- Bitdeer’s $36M Nevada factory will produce up to 10,000 SEALMINER rigs monthly by late 2026.
- The 187,000-square-foot Sparks facility becomes Bitdeer’s first U.S. manufacturing and assembly site.
- Record-low hash price continues squeezing Bitcoin mining margins after the 2024 halving and rising hashrate.
- Bitdeer mined 921 Bitcoin in May as its self-mining hashrate climbed to 70.2 EH/s year over year.
Bitdeer has started construction on a $36 million advanced electronics manufacturing facility in Sparks, marking its first U.S. manufacturing and assembly site. The project adds a domestic production base at a time when Bitcoin mining margins remain under heavy pressure.
According to an X post by WuBlockchain, the 187,000-square-foot Nevada factory is expected to be completed by the end of 2026 and produce up to 10,000 SEALMINER rigs each month. The site is also expected to create about 70 local jobs across engineering, skilled technician, and support roles.
Hash Price Slump Puts New Mining Capacity To The Test
The buildout comes as hash price, a key revenue measure for miners, remains near record-low levels. Hashrate Index showed spot hash price at about $29.81 per PH/s/day, while Luxor previously recorded a daily low of $27.89 on February 24. Luxor also noted that March posted a record-low monthly average of $31.27.
Those figures show how difficult the operating environment has become since the April 2024 halving.
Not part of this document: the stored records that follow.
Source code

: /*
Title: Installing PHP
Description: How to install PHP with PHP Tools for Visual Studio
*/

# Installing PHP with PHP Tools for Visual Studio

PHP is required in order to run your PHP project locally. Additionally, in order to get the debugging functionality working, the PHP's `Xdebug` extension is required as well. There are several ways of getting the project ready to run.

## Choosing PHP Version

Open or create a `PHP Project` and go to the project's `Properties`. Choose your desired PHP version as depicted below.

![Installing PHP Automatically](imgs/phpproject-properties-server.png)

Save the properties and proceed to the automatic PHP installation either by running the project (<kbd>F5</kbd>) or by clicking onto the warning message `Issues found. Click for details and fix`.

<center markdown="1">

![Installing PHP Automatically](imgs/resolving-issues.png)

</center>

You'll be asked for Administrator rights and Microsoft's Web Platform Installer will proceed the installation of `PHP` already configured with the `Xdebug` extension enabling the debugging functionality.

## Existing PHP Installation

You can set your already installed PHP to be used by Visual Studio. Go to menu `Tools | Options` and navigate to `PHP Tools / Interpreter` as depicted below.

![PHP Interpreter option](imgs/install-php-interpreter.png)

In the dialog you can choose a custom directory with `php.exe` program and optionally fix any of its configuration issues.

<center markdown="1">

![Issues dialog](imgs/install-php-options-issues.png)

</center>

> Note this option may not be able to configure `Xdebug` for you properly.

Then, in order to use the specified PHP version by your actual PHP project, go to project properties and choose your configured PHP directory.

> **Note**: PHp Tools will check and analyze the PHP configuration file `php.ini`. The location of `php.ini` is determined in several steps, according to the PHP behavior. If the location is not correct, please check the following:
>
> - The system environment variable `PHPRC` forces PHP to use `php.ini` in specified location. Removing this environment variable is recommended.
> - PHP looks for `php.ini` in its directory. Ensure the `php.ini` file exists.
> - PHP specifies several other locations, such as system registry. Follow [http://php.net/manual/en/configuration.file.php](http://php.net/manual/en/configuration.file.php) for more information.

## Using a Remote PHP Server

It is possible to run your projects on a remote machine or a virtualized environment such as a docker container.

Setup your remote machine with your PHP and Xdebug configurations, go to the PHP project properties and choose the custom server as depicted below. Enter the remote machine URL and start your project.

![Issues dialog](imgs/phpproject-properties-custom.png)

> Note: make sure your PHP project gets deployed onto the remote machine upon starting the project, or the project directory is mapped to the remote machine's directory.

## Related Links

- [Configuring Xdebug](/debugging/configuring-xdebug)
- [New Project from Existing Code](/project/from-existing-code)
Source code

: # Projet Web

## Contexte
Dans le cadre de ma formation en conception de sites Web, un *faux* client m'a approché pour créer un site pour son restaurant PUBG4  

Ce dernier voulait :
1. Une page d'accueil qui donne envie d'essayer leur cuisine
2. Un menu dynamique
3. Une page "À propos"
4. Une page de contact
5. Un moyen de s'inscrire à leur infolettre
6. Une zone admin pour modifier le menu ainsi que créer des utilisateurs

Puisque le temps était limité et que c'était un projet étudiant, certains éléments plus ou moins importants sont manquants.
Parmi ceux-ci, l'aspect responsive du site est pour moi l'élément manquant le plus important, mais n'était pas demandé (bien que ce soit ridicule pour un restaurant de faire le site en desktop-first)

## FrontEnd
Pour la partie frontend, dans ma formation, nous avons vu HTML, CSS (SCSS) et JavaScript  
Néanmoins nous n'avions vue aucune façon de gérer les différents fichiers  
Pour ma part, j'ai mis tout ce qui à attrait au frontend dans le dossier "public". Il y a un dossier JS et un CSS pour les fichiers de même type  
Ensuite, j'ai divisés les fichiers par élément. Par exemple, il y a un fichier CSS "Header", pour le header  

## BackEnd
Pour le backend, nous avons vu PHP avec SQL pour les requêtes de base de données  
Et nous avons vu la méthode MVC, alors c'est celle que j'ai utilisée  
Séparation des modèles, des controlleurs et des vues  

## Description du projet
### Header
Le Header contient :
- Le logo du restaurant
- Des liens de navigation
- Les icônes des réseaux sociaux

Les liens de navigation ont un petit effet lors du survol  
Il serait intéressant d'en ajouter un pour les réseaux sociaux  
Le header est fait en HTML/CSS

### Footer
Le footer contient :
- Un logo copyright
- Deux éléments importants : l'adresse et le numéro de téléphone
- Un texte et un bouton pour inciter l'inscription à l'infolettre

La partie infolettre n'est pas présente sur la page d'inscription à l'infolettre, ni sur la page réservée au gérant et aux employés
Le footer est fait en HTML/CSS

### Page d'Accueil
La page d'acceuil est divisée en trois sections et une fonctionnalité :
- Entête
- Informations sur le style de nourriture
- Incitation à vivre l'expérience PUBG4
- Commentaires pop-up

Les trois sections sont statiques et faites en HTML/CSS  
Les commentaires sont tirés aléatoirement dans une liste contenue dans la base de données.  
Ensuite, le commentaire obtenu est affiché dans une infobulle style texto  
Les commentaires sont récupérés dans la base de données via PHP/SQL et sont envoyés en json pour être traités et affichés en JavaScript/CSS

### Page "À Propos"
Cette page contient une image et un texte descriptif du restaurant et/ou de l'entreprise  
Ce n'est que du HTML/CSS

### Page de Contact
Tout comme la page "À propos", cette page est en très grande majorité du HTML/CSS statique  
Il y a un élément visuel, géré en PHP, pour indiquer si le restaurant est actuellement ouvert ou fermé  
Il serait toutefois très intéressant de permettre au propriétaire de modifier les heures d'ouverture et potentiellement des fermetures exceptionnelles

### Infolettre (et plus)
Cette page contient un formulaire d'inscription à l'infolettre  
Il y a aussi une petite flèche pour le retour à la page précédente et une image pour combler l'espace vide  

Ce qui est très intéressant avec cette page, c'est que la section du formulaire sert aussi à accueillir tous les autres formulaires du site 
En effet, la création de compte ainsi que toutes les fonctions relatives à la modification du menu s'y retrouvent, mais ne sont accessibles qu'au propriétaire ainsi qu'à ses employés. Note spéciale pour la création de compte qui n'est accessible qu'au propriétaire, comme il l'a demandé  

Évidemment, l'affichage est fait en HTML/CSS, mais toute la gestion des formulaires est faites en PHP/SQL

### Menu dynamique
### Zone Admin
The event reduced block rewards, while a rising network hashrate and weak transaction-fee revenue further reduced income per unit of computing power.
As a result, profitability has become more concentrated among miners with low-cost electricity and newer machines. Older rigs, on the contrary, face longer payback periods, especially when revenue per unit of hashrate remains compressed.
To manage that pressure, Bitdeer is leaning further into vertical integration instead of relying only on outside hardware suppliers. The company has developed its own SEALMINER machines and has been deploying them across its self-mining fleet.
In April, it launched mass production of the SEALMINER A4 series, which has an efficiency of 9.45 joules per terahash. That matters as power efficiency is central to mining costs when Bitcoin production revenue is under pressure.
U.S. Manufacturing Push Expands Bitdeer’s Growth Strategy
The Nevada site also expands Bitdeer’s U.S. footprint beyond mining and data center operations. In addition, it will complement the company’s existing U.S. data centers and its innovation hub in San Jose, California.
Paul Hanson, chairman of Bitdeer Industrial, said the Sparks facility supports supply-chain resilience and brings production closer to U.S. customers. Similarly, Catherine Guo, CEO of Bitdeer Industrial, cited Nevada’s workforce, logistics network, and business environment as reasons behind the location.
The expansion follows a strong operational update for May. At the time, Bitdeer reported 921 Bitcoin mined during the month, a 370% increase from the same period last year. Its self-mining hashrate also reached 70.2 EH/s.
The company is also growing outside traditional mining. It reported about $69 million of annualized recurring revenue from its AI Cloud business. It further added that it was in advanced negotiations for a potential colocation tenant at its Tydal, Norway, site.
Bitdeer has additionally launched the SEALMINER DL1 Hydro, a hydro-cooling machine for Scrypt-algorithm mining. The unit supports networks such as Litecoin and Dogecoin, with a 52.5 GH/s hashrate and 149 J/GH efficiency.
The Nevada project therefore places manufacturing inside a broader operating strategy. For miners, the timing is difficult. For Bitdeer, the factory adds U.S. production capacity while the hardware market becomes more selective.